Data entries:
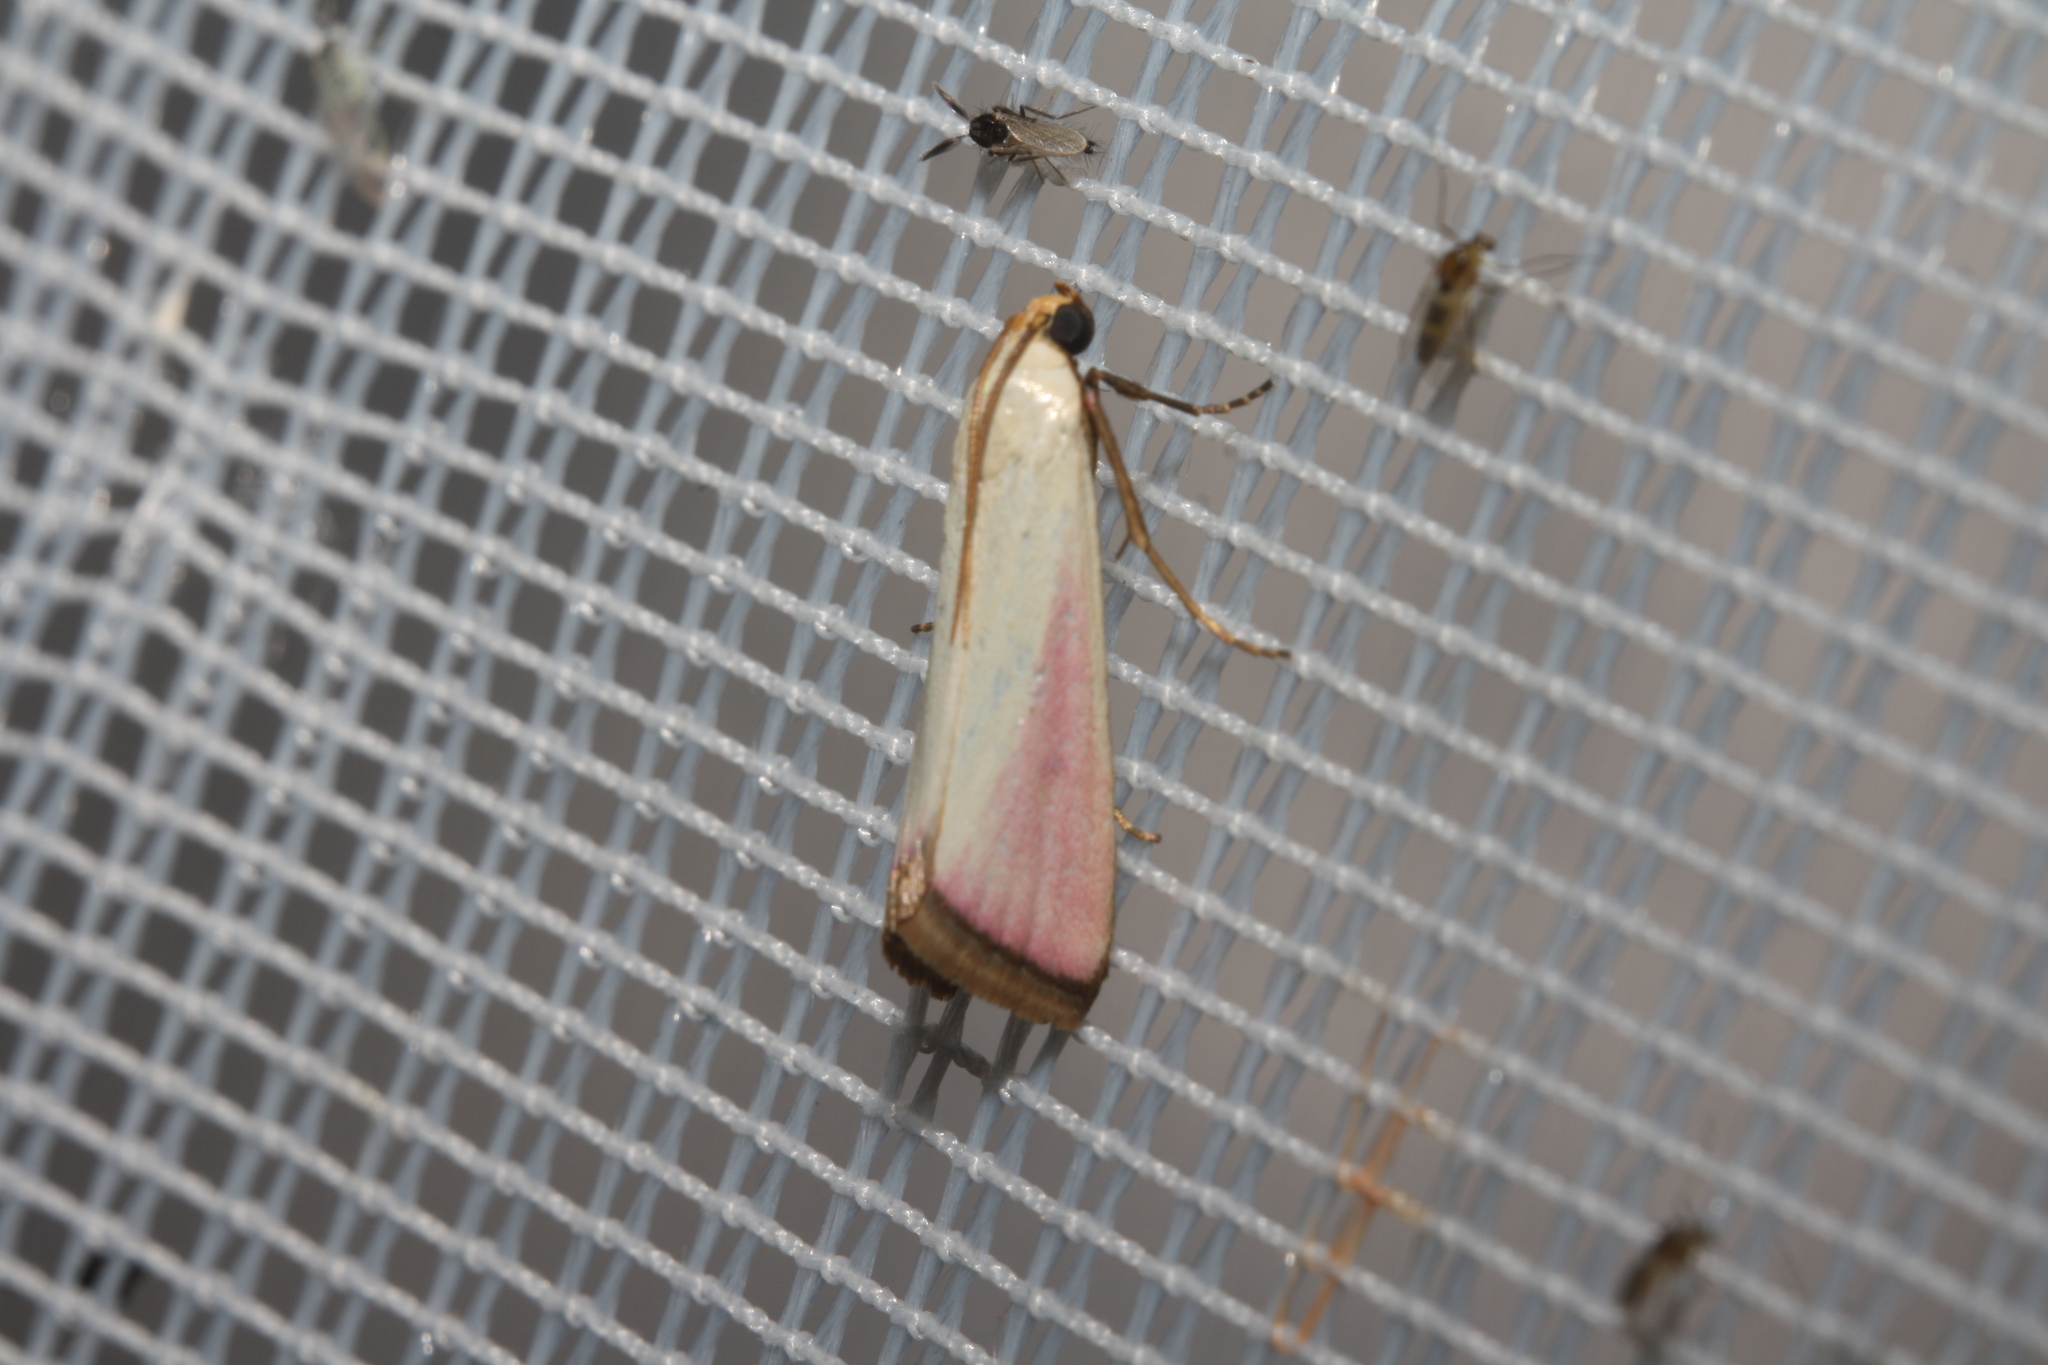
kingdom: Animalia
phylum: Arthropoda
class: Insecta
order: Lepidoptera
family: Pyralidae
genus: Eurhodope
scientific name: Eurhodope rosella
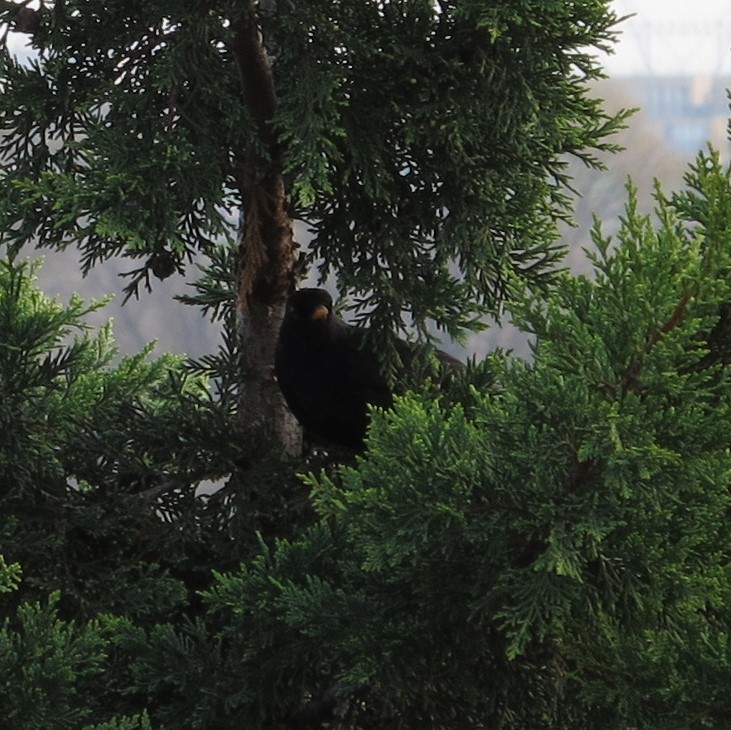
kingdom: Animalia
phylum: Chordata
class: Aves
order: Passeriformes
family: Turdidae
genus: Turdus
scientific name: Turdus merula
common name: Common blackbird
* * *
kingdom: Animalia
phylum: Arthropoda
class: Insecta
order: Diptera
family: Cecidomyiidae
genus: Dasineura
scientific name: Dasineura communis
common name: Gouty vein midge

Exercise prompt => Copy the rows from the line with "order: Lepidoptera" up to and including the line with "common name: Common blackbird", swapping "scientific name" for "binomial name" and keeping everything else the same. Leave the pictures out of your answer.

Right answer =>
order: Lepidoptera
family: Pyralidae
genus: Eurhodope
binomial name: Eurhodope rosella
kingdom: Animalia
phylum: Chordata
class: Aves
order: Passeriformes
family: Turdidae
genus: Turdus
binomial name: Turdus merula
common name: Common blackbird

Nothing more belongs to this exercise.